The Iranian minister of communication and technology accused Western nations of using the internet as a tool for spying and spreading corruption, Iran’s semi-official Fars news agency reported on Saturday.It's a neat trick to impose censorship and spy on local activists' Internet usage in the name of "morality."
“Unfortunately, the Western states, the U.S. on top of them, are using the internet for spying and spreading corruption on Earth, but Iran has started a movement in administering internet use and will definitely limit such (Western) misuses through the aid and assistance of (the world) free circles,” Reza Taqipour was quoted by Fars news agency as saying at a meeting with the Iraqi minister of Communication Muhammad Tawfiq Allawi.
“The Internet should be at all states’ service and not for Western economic misuses and demonization of other states,” Taqipour added.

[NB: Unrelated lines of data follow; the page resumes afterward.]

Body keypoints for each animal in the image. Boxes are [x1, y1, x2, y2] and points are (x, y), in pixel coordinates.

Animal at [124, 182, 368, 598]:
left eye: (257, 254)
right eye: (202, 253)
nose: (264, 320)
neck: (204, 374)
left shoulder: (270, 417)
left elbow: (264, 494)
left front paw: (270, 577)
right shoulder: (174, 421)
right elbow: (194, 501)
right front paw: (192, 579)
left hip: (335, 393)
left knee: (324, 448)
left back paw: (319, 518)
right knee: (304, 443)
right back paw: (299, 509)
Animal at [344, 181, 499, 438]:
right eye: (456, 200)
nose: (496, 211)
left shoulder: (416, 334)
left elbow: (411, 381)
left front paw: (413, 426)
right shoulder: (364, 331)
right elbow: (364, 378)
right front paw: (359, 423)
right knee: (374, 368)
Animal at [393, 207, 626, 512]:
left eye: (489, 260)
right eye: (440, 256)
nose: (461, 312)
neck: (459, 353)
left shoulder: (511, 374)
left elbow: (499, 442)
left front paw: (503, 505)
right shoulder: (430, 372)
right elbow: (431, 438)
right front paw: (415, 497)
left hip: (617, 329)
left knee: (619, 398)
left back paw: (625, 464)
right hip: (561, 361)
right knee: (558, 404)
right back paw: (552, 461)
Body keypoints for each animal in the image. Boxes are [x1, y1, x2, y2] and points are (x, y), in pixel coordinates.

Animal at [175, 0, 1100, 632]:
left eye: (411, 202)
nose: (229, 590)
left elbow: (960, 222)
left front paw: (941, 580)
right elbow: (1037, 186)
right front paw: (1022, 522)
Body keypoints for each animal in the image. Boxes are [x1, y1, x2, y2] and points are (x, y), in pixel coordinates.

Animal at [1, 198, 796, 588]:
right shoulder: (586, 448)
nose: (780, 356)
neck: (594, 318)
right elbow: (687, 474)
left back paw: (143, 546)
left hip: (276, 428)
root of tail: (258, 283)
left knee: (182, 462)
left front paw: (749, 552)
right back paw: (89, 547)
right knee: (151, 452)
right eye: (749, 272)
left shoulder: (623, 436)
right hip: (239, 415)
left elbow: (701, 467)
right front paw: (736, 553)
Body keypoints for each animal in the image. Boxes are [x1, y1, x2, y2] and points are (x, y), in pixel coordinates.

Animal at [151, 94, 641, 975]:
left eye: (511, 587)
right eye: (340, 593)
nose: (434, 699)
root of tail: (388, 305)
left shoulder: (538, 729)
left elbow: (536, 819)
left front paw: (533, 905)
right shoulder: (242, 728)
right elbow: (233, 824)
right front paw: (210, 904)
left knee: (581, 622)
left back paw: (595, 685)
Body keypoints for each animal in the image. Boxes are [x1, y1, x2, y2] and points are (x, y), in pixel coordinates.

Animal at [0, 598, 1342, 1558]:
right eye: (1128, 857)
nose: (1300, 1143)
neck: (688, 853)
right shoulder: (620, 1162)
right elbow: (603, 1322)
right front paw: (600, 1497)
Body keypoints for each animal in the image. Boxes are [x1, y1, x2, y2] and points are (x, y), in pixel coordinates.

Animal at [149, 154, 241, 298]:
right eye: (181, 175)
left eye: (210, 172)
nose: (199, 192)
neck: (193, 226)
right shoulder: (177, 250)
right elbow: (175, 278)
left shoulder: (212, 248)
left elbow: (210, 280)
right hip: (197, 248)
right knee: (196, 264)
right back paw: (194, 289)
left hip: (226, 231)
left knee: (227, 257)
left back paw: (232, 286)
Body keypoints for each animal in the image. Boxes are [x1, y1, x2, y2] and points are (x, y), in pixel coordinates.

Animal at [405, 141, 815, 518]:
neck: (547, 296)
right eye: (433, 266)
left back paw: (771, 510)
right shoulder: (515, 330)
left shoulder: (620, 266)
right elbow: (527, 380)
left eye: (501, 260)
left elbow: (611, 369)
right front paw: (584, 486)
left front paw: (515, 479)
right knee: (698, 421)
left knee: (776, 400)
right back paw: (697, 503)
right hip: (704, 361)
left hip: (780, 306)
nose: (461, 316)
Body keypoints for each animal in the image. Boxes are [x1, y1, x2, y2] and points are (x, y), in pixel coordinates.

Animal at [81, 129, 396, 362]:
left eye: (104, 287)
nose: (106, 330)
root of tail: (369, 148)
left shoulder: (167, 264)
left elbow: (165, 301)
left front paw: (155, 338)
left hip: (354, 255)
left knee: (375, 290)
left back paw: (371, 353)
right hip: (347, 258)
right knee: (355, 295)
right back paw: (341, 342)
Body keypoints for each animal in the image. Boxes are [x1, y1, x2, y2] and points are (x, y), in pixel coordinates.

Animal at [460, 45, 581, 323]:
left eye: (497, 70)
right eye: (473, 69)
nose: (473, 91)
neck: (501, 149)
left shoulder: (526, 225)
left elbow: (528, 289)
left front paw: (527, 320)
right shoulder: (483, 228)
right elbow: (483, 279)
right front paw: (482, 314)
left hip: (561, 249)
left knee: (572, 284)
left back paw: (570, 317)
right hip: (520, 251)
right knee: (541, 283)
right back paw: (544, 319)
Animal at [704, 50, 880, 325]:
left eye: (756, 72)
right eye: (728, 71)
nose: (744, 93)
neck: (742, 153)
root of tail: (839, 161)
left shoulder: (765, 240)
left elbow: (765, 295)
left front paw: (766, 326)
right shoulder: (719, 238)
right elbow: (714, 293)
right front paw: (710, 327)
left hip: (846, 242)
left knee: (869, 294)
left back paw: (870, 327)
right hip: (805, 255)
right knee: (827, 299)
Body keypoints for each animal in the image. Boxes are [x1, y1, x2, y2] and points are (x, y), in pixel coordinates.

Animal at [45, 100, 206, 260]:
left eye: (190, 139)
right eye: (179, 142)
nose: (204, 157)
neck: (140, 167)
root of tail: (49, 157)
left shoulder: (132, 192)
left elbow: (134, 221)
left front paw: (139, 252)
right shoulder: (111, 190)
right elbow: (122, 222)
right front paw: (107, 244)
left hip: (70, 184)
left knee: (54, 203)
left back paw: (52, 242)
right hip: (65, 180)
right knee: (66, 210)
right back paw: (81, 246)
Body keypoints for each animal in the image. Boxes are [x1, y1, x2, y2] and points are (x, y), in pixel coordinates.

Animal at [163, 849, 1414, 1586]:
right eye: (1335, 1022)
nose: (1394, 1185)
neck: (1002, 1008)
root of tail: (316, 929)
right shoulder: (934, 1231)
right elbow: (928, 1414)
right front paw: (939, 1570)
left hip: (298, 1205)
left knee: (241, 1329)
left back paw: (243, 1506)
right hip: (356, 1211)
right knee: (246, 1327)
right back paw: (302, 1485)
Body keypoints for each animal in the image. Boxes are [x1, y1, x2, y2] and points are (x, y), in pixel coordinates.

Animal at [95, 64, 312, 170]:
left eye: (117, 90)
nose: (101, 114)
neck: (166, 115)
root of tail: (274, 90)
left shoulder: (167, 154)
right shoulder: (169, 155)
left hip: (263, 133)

Taqhipour announced that Iran will within weeks launch a “halal” network that will provide Iranians with a safe environment to surf the web as it will be “clean” of “immoral” sites.
Iranian officials have said in the past that the Internet could open the nation to a cultural invasion from the West and make it vulnerable to computer viruses, such as the Stuxnet worm that attacked its nuclear facilities. Many believe the malware was created by Israel or the United States to block Iran’s nuclear progress.
In January, Iran’s head of police, Esmail Ahmadi Moghaddam, stated that Google is not a search engine but rather an instrument for spying.
Supreme Leader Ayatollah Ali Khamenei on Wednesday ordered the creation of a new government agency to monitor cyberspace in an aggressive step in the ongoing crackdown on online activities by ordinary Iranians.
Khamenei issued a decree calling for a Supreme Council of Cyberspace, an entity that would be headed by President Mahmoud Ahmadinejad and would include other top Iranian officials, including the intelligence chief and the head of the Revolutionary Guards.
“Planning and constant coordination” of the Internet are needed “to prevent its damages and consequences,” the decree said. The council should have “a constant and comprehensive monitoring over the domestic and international cyberspace,” it added.
Iranians have grappled with increased obstacles to using the Internet since opposition supporters used social networking sites to organize widespread protests after the disputed 2009 re-election of Ahmadinejad.
It is unclear if this "halal" network is completely self-contained or just heavily censored. If it is really an Iranian intranet, with no connectivity to the world, then any viruses that do happen to get introduced (by USB or CD-ROM, for example) would spread far faster since every anti-virus program relies on updates over the Internet.